Last week, the MSF teams have been assessing the needs of the people in the two most affected regions, La Paz and San Vicente. “People tell me how they were stuck in their homes, how the water was rising and rising and they couldn’t escape” says Xavi PUNSET, MSF medical coordinator. The MSF psychologists have done some counselling in the shelters and have seen how, despite the sadness people experienced after losing everything, the civil society reacted quickly and immediately set up shelters for those who had been affected.
The first assessments indicate that the medical needs are covered by the government authorities and national non-governmental-organisations and the shelters are in good condition. The MSF teams will be working in the region of La Paz, on the outskirts of Zacatecoluca and La Libertad, concentrating on the distribution of non-food items and giving psychological support to the victims.
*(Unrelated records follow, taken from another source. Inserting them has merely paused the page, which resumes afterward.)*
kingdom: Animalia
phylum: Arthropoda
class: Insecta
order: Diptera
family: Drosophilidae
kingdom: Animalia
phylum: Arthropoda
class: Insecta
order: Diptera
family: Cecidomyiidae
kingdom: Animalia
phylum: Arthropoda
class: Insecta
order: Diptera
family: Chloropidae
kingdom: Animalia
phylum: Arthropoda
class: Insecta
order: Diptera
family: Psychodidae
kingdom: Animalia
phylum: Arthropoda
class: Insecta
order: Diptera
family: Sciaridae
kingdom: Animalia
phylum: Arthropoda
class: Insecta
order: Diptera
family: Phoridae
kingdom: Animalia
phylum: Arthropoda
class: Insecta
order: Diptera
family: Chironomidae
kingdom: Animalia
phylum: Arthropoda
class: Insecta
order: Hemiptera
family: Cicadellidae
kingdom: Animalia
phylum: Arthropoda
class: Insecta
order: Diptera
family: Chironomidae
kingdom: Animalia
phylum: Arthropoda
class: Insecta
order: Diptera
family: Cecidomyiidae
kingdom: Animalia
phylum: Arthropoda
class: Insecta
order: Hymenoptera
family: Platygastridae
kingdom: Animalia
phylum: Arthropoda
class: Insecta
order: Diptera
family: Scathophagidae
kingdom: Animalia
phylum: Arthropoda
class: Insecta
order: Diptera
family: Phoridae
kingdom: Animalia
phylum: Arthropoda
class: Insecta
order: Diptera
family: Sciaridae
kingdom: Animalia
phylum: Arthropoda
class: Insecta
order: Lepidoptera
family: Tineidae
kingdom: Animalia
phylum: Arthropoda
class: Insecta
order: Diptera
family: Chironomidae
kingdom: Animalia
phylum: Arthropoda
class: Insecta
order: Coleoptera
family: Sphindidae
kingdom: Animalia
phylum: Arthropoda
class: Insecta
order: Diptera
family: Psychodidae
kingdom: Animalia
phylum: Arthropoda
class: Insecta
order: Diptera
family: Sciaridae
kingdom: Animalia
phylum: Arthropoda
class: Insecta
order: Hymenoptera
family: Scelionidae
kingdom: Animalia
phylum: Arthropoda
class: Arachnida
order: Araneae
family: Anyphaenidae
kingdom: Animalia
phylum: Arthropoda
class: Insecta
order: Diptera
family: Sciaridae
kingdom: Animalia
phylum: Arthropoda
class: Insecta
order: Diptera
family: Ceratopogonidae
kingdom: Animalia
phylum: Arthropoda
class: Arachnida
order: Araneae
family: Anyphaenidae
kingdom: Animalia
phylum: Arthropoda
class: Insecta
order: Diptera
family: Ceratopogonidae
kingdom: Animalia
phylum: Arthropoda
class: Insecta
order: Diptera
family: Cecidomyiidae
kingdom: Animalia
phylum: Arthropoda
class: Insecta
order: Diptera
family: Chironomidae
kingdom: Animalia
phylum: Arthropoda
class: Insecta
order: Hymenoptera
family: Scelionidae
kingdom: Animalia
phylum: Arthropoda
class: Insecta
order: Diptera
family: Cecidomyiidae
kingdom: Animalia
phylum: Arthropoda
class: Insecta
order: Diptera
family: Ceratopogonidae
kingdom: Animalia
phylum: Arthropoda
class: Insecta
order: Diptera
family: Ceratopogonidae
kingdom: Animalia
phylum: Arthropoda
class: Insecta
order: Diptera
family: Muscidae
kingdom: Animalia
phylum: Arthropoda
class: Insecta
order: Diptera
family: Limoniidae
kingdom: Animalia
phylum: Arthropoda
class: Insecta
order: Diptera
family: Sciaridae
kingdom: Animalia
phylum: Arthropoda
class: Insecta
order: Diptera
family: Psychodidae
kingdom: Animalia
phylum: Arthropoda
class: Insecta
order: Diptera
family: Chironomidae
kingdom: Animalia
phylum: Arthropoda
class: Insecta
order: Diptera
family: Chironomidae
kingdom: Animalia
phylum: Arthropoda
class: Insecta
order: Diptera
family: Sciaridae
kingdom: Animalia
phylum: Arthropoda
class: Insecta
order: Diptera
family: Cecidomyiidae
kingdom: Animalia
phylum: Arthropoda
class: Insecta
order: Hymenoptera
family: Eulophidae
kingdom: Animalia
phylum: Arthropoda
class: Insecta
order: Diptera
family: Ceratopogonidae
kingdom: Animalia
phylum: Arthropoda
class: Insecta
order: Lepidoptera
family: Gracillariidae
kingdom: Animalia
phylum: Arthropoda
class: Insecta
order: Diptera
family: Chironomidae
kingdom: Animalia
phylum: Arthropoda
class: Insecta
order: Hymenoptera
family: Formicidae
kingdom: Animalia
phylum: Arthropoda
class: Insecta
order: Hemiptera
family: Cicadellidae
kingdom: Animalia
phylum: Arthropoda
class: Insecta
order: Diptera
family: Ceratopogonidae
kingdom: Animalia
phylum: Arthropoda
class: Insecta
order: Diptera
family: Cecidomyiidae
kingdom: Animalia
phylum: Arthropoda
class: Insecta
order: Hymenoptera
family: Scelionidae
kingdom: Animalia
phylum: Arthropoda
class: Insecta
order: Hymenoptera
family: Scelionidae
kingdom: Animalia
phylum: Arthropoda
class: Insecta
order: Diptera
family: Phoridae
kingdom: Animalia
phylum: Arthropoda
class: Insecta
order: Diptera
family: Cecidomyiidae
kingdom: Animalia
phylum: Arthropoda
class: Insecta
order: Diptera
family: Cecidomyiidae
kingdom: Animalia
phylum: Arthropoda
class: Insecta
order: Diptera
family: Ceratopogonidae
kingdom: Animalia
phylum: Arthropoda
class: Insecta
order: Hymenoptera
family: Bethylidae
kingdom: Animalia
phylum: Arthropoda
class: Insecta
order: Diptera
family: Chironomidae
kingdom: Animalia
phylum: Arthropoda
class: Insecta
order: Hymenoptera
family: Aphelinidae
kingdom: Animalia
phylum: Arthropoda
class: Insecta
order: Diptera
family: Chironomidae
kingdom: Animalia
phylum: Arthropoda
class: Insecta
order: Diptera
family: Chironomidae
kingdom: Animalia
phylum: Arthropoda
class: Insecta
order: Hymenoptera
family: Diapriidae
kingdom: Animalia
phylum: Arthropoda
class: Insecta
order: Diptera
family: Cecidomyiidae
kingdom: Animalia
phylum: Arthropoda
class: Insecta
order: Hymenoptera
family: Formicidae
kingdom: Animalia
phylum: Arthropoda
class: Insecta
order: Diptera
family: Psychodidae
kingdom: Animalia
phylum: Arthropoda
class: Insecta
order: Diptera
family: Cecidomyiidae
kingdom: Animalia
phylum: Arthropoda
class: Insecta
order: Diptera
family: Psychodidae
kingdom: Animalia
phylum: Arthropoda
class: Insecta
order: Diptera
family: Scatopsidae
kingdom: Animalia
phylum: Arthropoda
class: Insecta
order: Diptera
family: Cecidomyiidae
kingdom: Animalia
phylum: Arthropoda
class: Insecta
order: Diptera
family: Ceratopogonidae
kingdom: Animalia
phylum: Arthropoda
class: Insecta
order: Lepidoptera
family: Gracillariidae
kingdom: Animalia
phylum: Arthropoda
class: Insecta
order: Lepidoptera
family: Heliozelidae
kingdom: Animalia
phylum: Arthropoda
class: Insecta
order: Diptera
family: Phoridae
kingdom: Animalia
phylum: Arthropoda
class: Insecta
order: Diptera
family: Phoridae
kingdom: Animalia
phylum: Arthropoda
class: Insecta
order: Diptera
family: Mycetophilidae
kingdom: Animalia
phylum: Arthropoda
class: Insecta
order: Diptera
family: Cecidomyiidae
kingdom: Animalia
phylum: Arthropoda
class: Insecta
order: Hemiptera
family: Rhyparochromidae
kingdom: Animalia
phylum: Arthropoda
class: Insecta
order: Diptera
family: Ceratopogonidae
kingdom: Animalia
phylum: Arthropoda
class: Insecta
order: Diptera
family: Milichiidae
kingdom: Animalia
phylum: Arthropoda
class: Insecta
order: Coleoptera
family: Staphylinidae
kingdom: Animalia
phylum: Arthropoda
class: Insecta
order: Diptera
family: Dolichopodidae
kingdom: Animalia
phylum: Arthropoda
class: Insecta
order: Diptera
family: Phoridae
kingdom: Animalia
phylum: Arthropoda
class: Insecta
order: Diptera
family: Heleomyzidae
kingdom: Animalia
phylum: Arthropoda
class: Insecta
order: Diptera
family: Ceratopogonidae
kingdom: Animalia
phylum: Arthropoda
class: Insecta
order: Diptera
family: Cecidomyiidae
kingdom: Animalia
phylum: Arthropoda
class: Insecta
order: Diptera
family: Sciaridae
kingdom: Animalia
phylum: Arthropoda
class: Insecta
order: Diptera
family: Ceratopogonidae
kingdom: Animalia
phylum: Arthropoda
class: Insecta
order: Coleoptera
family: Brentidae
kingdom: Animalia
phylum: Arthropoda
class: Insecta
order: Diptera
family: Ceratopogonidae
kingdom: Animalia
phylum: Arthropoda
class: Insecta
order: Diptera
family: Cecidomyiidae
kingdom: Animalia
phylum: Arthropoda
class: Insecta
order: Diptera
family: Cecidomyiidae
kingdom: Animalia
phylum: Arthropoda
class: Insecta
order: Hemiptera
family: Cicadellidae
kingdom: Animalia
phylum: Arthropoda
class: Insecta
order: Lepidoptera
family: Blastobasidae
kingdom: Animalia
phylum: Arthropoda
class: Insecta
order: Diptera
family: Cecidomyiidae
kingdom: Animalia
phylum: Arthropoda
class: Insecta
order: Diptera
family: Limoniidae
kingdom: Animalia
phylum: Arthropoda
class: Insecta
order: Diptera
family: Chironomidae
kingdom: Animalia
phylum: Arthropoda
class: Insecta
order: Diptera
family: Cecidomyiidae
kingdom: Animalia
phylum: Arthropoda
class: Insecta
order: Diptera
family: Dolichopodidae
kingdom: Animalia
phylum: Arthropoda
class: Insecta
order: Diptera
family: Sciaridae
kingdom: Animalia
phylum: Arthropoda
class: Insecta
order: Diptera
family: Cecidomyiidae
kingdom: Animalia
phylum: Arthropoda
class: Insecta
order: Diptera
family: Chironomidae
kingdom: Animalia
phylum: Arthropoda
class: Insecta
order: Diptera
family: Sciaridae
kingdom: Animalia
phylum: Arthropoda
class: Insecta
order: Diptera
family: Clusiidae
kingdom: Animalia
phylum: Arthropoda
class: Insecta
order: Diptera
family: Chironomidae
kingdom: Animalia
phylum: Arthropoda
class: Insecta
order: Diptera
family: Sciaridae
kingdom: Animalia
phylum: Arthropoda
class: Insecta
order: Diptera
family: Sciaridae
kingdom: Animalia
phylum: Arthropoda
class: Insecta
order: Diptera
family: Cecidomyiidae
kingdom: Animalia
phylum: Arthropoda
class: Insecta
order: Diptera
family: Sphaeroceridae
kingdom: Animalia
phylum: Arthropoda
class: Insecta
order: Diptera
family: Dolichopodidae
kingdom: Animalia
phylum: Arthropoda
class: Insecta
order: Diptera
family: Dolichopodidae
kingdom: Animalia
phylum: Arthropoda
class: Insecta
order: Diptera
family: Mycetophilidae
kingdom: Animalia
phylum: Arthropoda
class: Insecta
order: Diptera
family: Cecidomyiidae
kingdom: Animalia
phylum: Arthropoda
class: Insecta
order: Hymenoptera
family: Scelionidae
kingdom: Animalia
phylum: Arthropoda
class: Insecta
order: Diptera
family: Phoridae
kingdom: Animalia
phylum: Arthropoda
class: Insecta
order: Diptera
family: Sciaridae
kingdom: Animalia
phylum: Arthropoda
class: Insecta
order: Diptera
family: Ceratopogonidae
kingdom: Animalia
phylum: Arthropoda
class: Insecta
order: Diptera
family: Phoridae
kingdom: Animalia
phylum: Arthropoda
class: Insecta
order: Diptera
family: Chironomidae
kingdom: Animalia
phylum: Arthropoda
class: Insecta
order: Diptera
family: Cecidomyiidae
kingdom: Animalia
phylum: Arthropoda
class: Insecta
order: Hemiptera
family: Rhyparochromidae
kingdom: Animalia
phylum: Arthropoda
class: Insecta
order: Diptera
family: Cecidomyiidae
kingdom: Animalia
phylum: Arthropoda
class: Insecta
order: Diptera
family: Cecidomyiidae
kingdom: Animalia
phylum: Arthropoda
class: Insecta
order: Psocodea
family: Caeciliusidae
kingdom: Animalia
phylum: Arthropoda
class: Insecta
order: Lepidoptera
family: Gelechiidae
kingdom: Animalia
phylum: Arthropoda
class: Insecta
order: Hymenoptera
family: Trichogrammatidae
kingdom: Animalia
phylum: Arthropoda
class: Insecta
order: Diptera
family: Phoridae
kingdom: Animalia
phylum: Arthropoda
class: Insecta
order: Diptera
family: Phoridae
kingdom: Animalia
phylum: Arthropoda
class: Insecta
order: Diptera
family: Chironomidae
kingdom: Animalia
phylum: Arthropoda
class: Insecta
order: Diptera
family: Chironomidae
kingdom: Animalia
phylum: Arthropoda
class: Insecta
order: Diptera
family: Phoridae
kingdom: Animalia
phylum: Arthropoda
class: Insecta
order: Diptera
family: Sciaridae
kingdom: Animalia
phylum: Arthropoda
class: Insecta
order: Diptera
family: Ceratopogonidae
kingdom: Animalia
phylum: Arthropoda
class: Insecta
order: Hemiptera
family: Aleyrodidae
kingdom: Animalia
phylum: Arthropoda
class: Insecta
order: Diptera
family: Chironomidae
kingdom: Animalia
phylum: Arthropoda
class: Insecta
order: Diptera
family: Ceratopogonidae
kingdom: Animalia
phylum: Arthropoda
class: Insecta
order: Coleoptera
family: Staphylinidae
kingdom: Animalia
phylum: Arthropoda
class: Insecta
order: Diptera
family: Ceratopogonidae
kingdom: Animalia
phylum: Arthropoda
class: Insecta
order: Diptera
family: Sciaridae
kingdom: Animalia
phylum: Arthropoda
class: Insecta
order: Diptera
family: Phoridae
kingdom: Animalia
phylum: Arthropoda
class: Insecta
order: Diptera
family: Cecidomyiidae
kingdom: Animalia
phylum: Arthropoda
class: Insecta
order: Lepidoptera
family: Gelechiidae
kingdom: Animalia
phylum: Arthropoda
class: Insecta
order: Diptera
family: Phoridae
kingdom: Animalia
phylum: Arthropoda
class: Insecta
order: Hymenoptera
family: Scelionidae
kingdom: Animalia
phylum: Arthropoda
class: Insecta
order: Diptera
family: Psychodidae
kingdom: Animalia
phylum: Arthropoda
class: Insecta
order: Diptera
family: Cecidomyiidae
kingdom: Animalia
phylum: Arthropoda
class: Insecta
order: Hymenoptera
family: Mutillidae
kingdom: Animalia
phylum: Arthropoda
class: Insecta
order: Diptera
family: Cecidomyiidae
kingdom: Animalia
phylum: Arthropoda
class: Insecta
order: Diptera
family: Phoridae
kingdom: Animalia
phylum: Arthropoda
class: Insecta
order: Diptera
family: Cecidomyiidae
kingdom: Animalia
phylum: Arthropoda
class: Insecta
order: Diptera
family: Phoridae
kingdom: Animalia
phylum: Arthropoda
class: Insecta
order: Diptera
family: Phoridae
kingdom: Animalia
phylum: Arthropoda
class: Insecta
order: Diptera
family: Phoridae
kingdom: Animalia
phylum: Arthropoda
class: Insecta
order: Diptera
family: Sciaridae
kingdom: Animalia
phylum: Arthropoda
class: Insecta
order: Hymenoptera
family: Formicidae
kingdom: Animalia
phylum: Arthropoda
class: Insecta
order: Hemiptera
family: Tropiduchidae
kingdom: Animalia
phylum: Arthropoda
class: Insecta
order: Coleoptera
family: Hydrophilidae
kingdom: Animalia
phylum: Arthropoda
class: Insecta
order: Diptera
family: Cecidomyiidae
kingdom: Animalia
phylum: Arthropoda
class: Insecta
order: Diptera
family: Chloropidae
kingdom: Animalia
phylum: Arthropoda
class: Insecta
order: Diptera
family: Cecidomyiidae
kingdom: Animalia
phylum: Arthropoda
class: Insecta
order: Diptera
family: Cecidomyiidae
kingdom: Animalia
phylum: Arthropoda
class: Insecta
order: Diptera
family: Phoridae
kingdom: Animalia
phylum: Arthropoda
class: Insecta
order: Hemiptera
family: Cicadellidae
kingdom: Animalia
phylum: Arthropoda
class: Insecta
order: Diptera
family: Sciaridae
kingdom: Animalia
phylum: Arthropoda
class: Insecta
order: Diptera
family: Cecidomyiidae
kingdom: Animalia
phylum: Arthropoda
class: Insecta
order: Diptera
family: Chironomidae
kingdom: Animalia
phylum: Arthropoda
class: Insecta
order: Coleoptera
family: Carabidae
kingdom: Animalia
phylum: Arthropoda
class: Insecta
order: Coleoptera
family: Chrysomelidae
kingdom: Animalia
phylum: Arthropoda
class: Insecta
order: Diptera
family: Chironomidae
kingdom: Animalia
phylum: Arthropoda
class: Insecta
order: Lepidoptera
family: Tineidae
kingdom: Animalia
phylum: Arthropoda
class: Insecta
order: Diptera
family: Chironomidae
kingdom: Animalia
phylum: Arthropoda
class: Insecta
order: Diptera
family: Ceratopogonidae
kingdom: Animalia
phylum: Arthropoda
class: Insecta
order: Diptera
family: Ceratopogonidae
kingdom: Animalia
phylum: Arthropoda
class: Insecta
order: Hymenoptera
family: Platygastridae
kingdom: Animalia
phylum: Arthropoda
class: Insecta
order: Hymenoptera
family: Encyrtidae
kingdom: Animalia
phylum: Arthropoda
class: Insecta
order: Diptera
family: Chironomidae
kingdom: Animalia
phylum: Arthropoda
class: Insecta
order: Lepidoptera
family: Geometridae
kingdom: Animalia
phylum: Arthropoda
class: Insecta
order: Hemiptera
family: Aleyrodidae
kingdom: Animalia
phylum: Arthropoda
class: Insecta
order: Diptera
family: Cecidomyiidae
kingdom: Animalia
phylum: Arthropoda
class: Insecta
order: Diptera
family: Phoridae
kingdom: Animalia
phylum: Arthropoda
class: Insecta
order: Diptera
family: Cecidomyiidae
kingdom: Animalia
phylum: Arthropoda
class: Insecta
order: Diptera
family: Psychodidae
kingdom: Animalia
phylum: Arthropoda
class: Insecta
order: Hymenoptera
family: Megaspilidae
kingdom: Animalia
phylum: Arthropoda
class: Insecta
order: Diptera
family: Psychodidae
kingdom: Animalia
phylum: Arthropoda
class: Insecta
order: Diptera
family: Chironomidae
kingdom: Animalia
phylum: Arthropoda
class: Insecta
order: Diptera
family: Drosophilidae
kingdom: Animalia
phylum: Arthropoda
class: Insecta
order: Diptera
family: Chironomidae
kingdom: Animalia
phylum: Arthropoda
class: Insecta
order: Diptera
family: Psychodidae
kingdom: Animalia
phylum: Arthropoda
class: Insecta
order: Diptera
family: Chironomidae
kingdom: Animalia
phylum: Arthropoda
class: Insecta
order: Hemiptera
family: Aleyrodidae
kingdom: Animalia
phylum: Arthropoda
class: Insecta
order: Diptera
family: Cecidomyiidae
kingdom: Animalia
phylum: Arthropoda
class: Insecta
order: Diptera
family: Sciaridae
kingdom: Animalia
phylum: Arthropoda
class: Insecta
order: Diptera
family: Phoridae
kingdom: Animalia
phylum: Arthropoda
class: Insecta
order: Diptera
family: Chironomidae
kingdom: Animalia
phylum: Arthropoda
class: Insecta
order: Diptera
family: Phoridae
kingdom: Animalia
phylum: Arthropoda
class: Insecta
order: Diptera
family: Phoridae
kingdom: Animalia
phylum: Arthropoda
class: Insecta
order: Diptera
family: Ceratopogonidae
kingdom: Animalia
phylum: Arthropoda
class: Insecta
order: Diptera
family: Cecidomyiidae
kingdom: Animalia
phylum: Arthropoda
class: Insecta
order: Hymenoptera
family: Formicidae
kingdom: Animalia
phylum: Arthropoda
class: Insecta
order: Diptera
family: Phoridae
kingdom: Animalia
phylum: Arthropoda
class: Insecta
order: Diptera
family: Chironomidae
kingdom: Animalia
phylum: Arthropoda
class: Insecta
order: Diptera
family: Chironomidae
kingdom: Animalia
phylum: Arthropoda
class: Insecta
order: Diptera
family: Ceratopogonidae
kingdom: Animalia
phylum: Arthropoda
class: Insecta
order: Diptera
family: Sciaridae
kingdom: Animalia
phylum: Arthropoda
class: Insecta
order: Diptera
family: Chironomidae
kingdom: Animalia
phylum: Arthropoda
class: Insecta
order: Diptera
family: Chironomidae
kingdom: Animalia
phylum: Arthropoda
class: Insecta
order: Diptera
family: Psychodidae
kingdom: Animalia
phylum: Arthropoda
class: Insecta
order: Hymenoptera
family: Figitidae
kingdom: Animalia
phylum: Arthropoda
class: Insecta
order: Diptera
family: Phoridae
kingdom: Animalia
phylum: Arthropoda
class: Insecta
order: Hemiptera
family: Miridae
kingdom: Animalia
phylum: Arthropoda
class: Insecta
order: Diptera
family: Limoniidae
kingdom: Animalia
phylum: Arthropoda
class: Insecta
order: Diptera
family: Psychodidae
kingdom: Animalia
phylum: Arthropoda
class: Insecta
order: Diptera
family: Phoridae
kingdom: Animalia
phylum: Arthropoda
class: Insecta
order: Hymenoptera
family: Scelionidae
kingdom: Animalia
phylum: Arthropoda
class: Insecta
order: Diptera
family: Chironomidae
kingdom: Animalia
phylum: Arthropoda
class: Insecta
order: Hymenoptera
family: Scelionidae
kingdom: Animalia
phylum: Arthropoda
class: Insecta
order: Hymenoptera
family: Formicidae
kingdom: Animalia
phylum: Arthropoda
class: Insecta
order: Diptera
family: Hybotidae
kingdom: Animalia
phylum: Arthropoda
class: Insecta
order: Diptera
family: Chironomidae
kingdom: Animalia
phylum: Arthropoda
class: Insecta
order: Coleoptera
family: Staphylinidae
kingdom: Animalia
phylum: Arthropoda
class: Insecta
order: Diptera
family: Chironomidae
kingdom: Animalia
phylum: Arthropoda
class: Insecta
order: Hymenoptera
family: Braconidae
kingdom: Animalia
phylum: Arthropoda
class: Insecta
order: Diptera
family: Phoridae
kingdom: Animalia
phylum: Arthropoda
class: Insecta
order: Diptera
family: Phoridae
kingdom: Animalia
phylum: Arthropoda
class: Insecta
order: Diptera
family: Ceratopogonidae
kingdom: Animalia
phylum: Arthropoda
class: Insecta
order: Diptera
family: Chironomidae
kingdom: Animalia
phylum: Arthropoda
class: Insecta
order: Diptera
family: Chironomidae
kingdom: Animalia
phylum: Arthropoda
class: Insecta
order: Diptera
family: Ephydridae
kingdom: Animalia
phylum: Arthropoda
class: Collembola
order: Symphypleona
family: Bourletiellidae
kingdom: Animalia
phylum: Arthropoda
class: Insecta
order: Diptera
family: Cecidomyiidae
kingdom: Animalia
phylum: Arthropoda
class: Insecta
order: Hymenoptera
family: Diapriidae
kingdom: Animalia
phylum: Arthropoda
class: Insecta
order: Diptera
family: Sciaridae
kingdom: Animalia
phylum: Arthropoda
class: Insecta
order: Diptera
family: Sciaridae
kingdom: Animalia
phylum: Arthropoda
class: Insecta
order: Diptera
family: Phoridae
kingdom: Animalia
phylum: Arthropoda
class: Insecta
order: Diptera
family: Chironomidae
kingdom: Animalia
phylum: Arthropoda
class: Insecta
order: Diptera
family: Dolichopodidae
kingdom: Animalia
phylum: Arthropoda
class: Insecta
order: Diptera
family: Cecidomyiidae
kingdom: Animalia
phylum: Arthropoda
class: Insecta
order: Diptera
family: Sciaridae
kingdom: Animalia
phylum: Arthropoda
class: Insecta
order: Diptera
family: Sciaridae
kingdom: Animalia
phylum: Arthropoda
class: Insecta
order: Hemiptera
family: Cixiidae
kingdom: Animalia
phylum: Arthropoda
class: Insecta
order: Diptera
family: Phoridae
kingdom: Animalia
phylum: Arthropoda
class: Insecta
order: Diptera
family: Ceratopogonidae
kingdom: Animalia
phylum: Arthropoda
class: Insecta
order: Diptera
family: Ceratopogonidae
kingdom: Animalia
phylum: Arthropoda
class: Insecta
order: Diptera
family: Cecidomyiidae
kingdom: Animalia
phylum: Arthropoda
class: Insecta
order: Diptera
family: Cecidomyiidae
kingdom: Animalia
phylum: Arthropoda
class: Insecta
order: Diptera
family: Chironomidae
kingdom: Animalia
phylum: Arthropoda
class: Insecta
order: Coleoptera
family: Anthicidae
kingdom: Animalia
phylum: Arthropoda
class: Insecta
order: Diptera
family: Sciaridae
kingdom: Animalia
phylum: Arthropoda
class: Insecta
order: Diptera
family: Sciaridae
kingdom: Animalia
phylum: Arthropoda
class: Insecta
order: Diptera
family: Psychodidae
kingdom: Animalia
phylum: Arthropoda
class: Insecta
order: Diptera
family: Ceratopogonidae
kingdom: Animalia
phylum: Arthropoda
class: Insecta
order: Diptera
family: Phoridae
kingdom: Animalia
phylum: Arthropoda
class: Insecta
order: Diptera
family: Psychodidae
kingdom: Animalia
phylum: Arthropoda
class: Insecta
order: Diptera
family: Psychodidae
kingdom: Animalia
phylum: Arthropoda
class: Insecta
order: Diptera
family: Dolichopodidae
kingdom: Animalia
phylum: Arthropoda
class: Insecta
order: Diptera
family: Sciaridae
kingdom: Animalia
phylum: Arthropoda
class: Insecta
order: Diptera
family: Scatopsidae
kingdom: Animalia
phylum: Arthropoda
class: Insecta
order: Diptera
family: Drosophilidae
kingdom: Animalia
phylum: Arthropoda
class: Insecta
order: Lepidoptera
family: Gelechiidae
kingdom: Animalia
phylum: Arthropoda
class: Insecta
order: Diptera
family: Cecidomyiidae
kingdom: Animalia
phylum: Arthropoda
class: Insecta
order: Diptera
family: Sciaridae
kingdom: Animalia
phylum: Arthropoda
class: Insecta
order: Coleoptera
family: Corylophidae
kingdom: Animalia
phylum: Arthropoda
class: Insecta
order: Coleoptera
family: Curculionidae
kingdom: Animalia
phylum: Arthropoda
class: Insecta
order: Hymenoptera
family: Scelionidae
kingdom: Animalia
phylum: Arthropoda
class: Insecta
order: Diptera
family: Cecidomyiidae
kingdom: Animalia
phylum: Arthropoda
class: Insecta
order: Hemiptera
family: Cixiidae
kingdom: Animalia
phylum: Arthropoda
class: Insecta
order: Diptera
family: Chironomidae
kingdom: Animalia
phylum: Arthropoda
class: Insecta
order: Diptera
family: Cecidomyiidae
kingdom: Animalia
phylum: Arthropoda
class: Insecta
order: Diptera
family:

MSF will continue assessing the needs in the more remote parts of the region of San Vicente and will look into setting up a psychosocial programme for those who have lost their homes. “The question is what will happen in the post-emergency phase” says Xavi Punset. “Some houses have been flooded and people will be able to go back in the future. However, others have been completely destroyed, so for many people who are now in the shelters, there is nothing to go back to”.